Between the 13th and 16th centuries, Japanese people started cooking with a solution they obtained from preserved soybean paste [1] - this was the origin of soy sauce. The soy sauce trade began in the early 18th century [1], which was later followed by mass production and export around the turn of the 19th century [1]. Soy sauce is now globally recognized as a popular Japanese sauce.

The study included eight female patients with soy sauce allergies. Their age distribution was from 10 to 51 years old, with an average age of 33.25-year-old. Their symptoms included: cellulitis, itching, swelling of the lips, coughing, and dermatitis around the lips.

Fermented soy and flour products are not detected in soy sauce. Patients with soy sauce allergies had not developed soy and flour allergies since determining specific IgE scores to soy, flour and salt did not helpful for soy sauce allergy. Conventional skin test criteria [2-13] weren't useful to diagnose soy sauce allergy because the results varied depending on each criterion, physicians and institutes that supplied data [14]. New diagnostic criteria include an analysis using a combination of the A/H ratio [15] and my methods [16]. Positive reactions in both evaluations could indicate soy sauce allergy.

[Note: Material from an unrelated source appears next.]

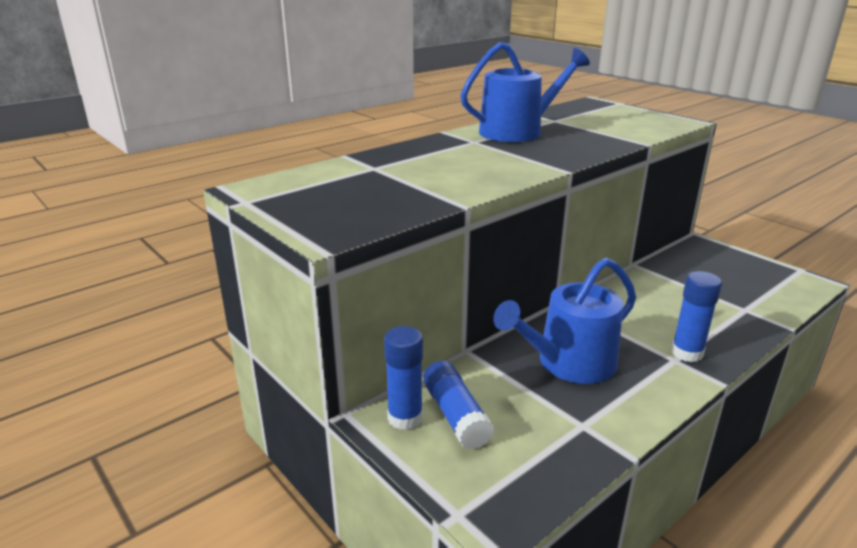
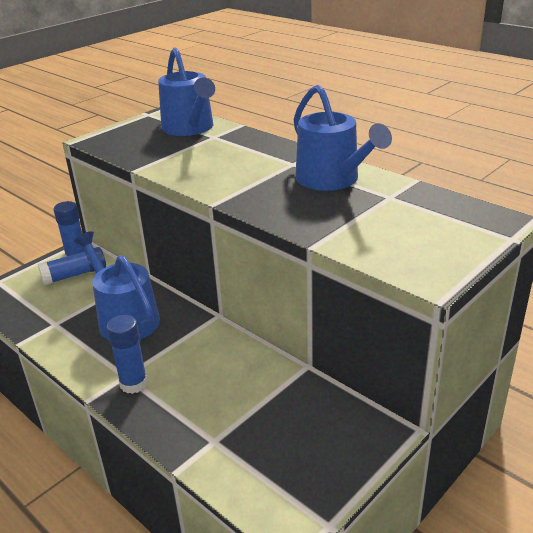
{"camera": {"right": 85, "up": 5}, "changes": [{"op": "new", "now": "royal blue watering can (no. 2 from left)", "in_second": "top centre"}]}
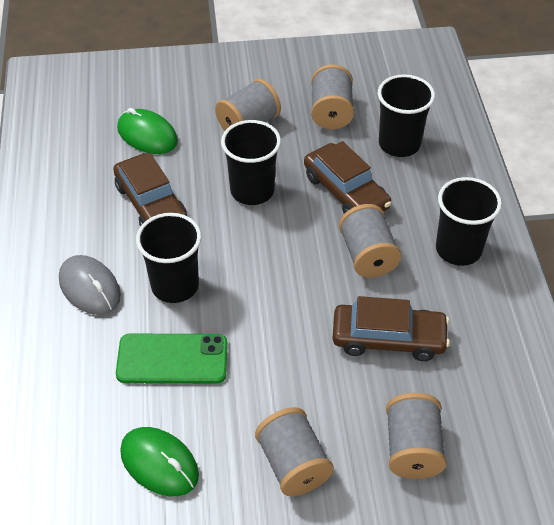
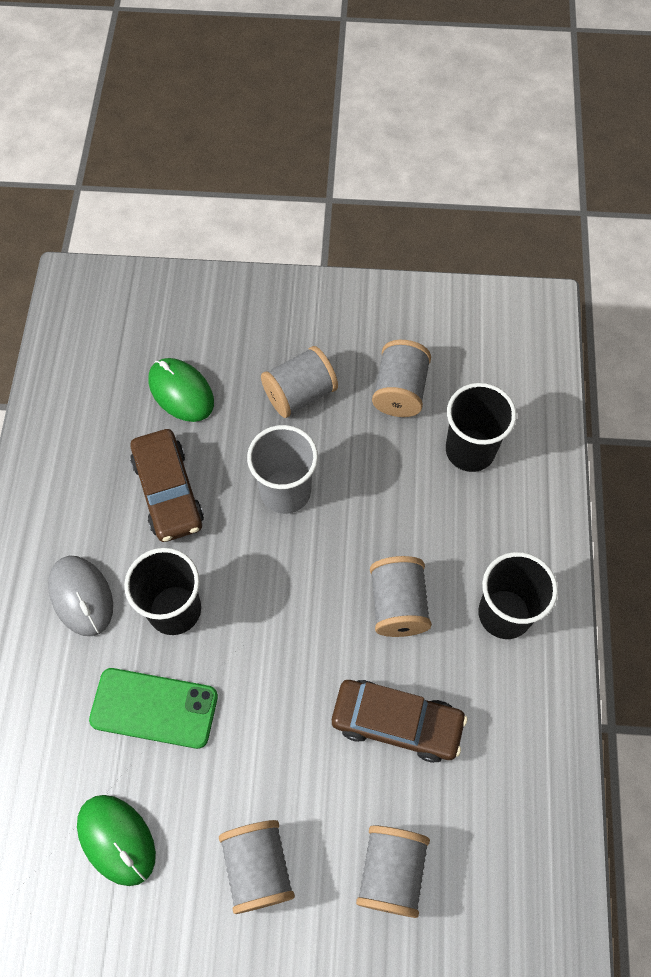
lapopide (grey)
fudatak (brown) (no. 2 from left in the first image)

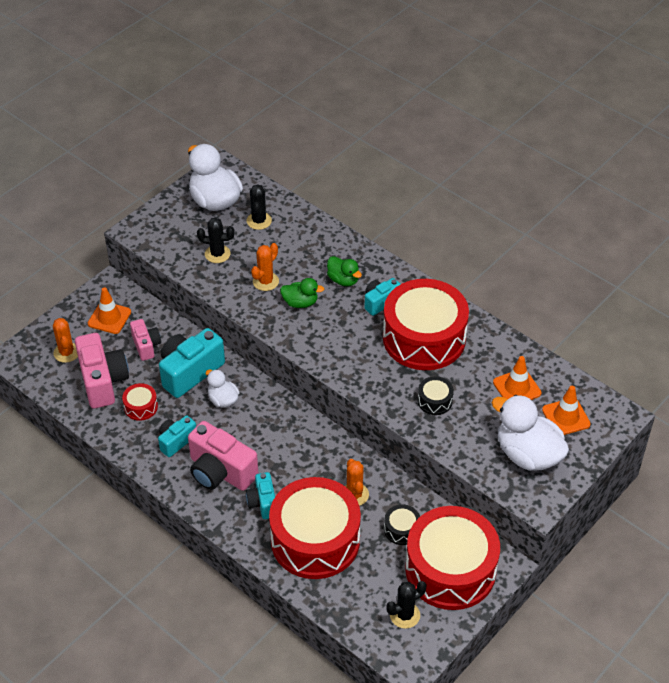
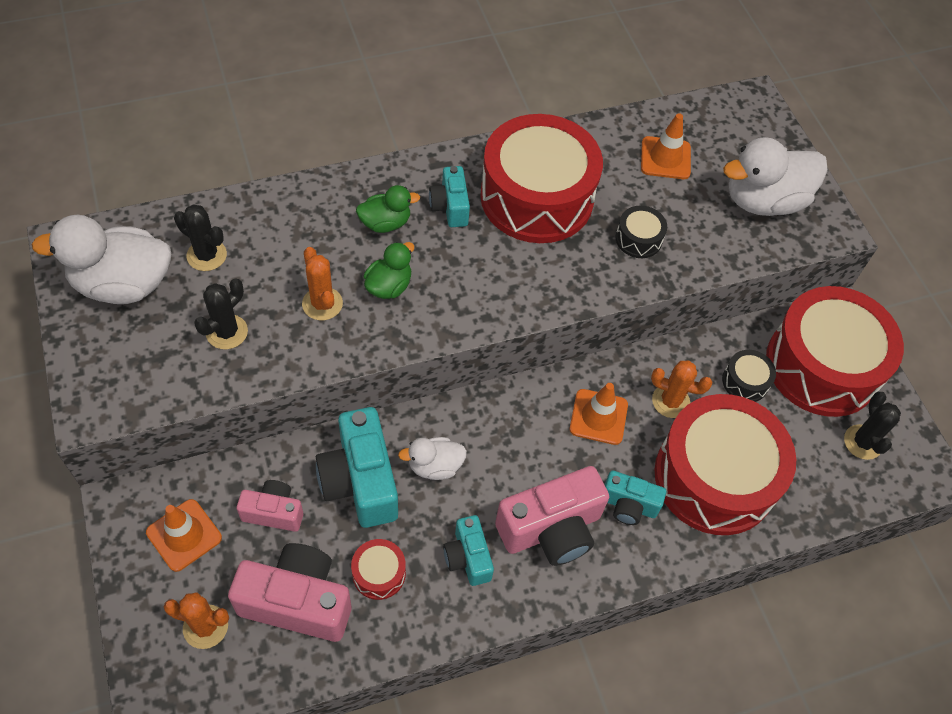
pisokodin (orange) (no. 2 from left)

My diagnostic criteria were suitable to evaluate soy sauce allergies using skin tests [16] by decreasing the number of false-positive reactions. Soy sauce typically contains histamine since it can cause various symptoms including histamine poisoning, urticaria and flushing [17]. These histamines are made during the brewing process [19,20] because shoyu-flavones inhibit histidine decarboxylase [1,20]. It is interesting to note that our patients did not appear any symptoms after eating histamine-containing foods (e.g. beer, wine and tuna) [18,21] or histamine-releasing foods (e.g. additives, strawberries, tomatoes and peanuts) [18].

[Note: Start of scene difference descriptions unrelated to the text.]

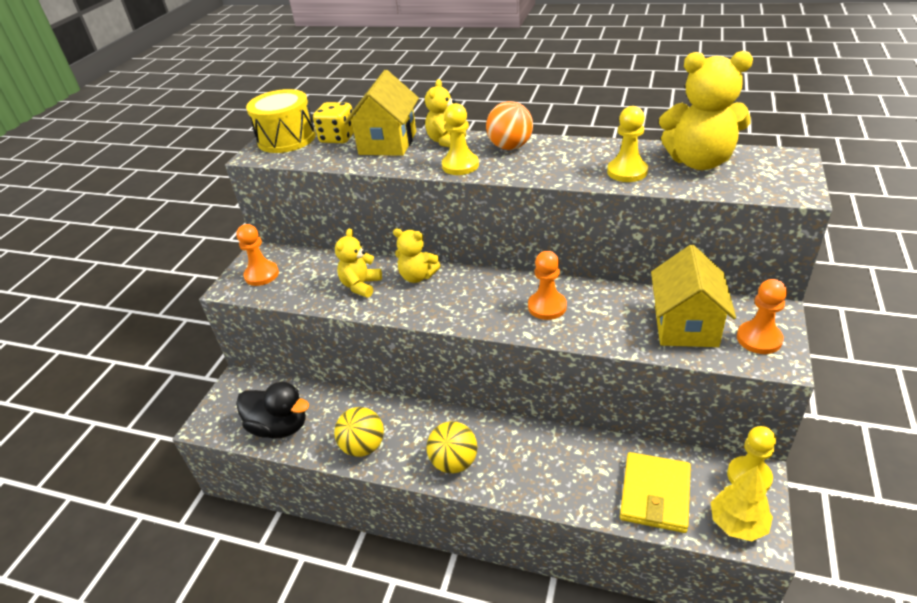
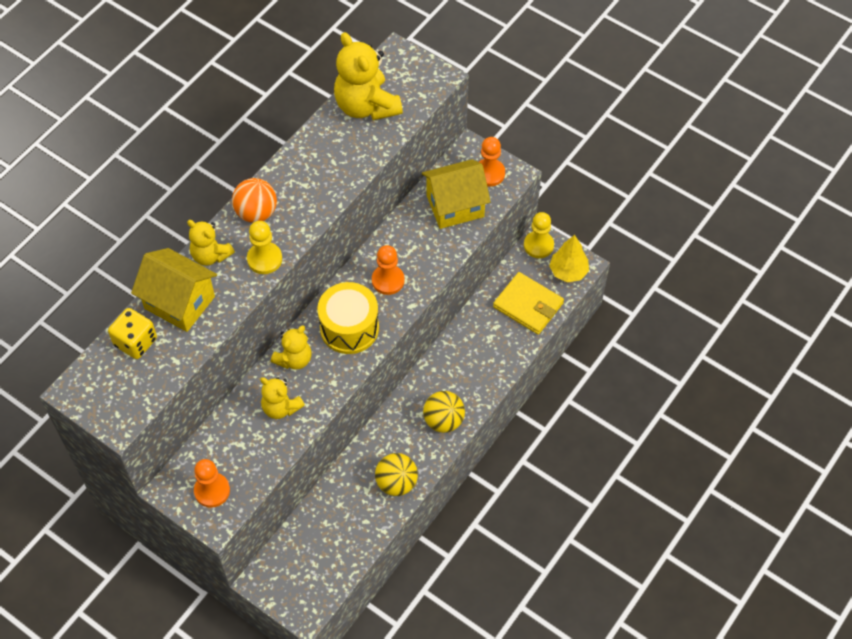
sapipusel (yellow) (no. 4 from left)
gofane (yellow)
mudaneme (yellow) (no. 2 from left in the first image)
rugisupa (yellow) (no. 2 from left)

Soy is recognized as a major food allergen, however soy sauce is considered a low-allergenic food because the allergens of soy and flour degrade during fermentation [22,23]. Soy sauce allergy is therefore not based on the soy or flour. It is difficult to detect allergens in soy sauce - allergens specific to soy and flour are not detected in soy sauce. Soy sauce often contains sediments that affect its quality, but these are composed of unknown proteins synthesized during production [1]. I speculate that these sediments might be the source of soy sauce allergens. Ideally, if sediments could be sampled, it would be possible to conduct skin tests. The most effective treatment is to avoid using soy sauce in cooking. If patients develop cellulitis and dermatitis, external medications and anti-histamine internal medicines should be used as first-line treatments. In the case of systemic or anaphylactic reactions caused by soy sauce allergens and/or histamine poisoning, steroid, anti-histamine and adrenalin injections are required. Soy sauce is very interesting. The benefits and adverse effects of soy sauce should be further investigated.